Credit due at the Court
After all the hype it was a surreal experience to walk back in to Earls Court and find a credible new boat show ready and waiting. I’ve got to admit that there were a number of occasions when I thought it was never going to happen. The last time was only a matter of weeks before the event was due to open. I’d made the trip over to Earls Court to meet with James Brooke, the instigator of the whole project, to find out what he had in store for us.
I’d expected to find an army of planners and contractors buzzing around the exhibition halls with lists, floorplans and stand designs as James held court like a monarch in waiting. What I actually found were two vast empty halls and an exhausted and surprisingly timid bloke with a haunted look in his eyes. He did his best to explain his vision for the show but when I pushed him for details of exhibitor lists and attractions, I was surprised by the lack of finite substance. I genuinely thought he might have bitten off more than he could chew.
I am pleased to admit that I was wrong. The Earls Court show wasn’t perfect, far from it, but it was there. So was James Brooke, looking slightly uncomfortable as he stumbled through his opening speech about the iconic Earls Court venue with its “flooded Olympic swimming fool” (sic). I caught up with him a few hours later at the Whyte & Mackay bar and the look of relief on his face was almost palpable. He was there with his wife and kids enjoying the event just like the archetypal boating family he was hoping the show would attract.
Those who did come seemed to enjoy it. Attractions like the wakeboarding pool, where teenagers with board shorts around their ankles leapt from one overgrown paddling pool to the next while showering onlookers with their wake, provided real entertainment for family members more interested in a fun day out than snapping up a cheap pair of mooring lines.

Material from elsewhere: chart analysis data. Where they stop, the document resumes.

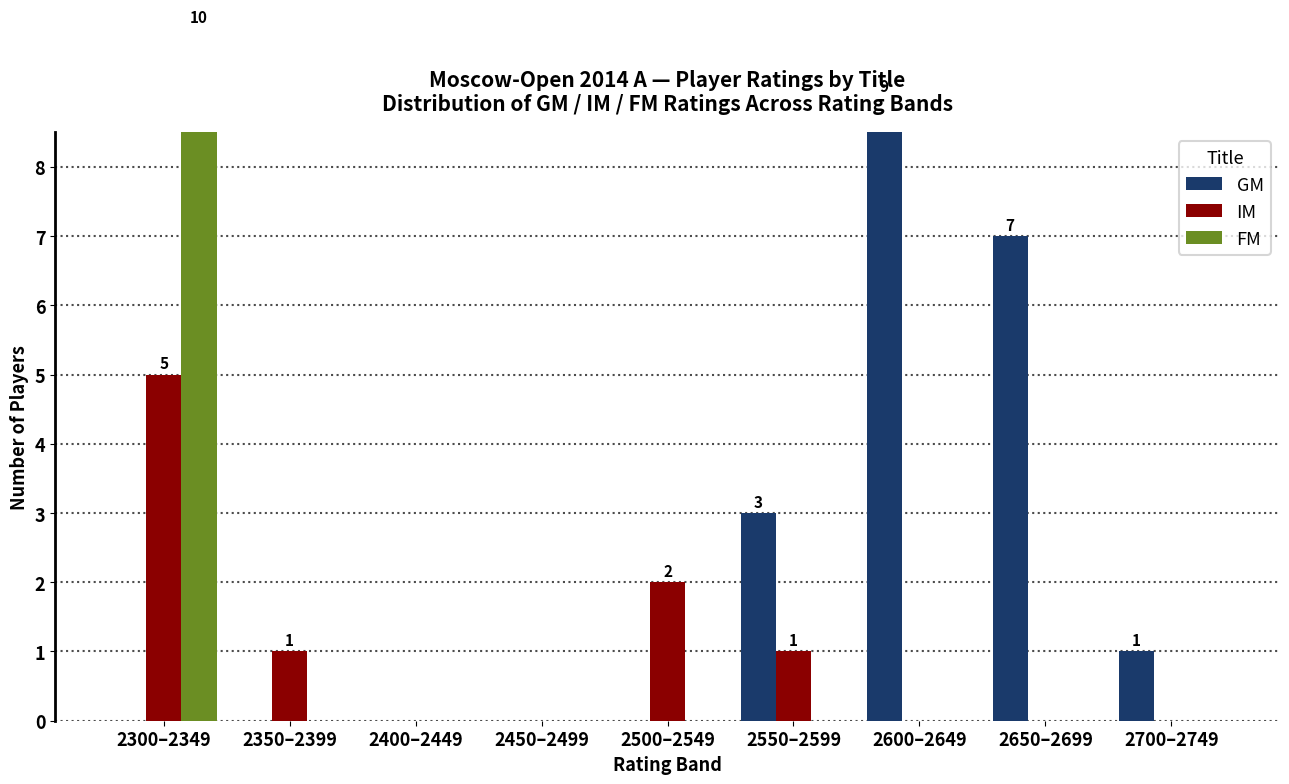

What is the spread (max minus min) of values at 2700–2749?

1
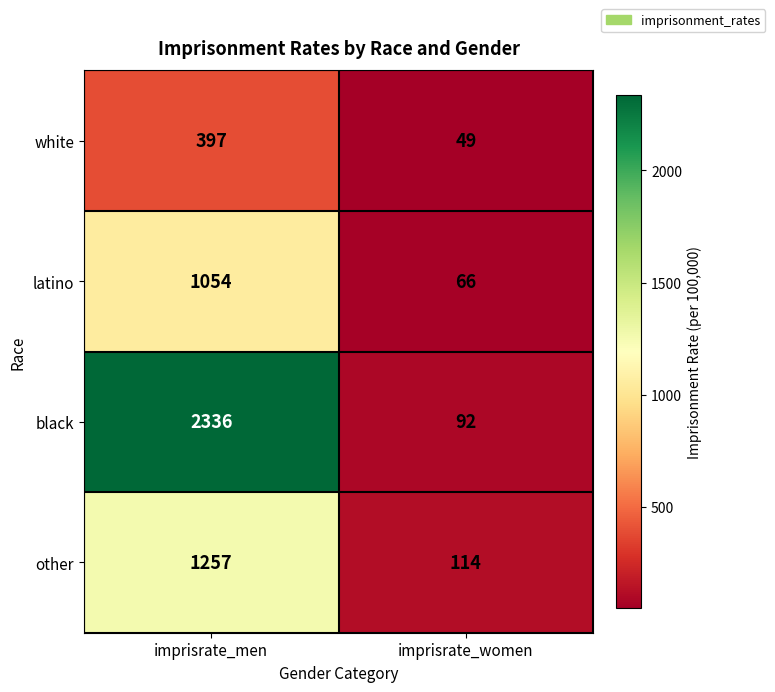

Rank the series at imprisrate_women from highest to lowest value.

other, black, latino, white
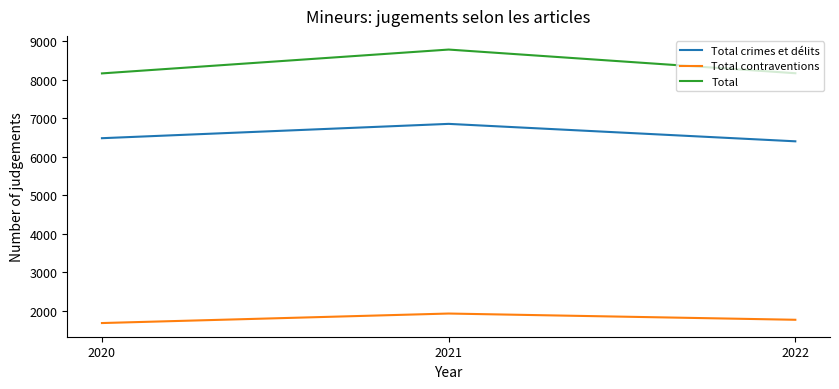

At which category is the sum across all series the highest?

2021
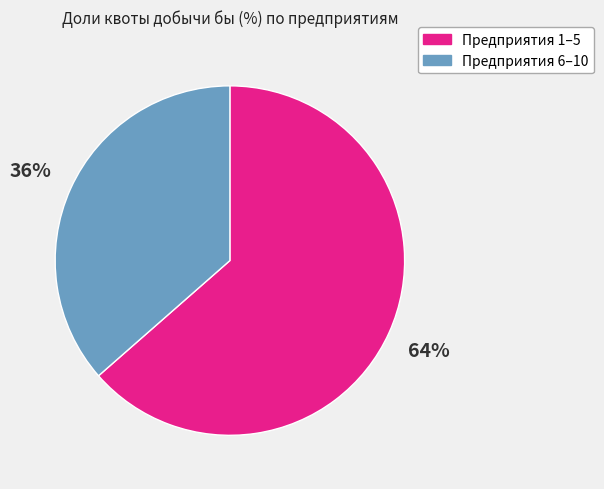

Does any single category account for the majority?

Yes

It could have done with a few more boats and a lot more visitors to fill out the optimistically wide walkways and eclectic mix of exhibitors, but in a strange way that’s also what made it so appealing. Those who did go could browse at their leisure, exhibitors welcomed passers-by onto their stands like passing royalty, and small-boat manufactures – who barely even get noticed at larger boat shows – were suddenly the big fish in a much smaller pond. I asked one exhibitor of US sportsboats and cruisers whether he’d be back again next year and his reply summed it up rather neatly: “Yes, but only if Sunseeker promise not to come.”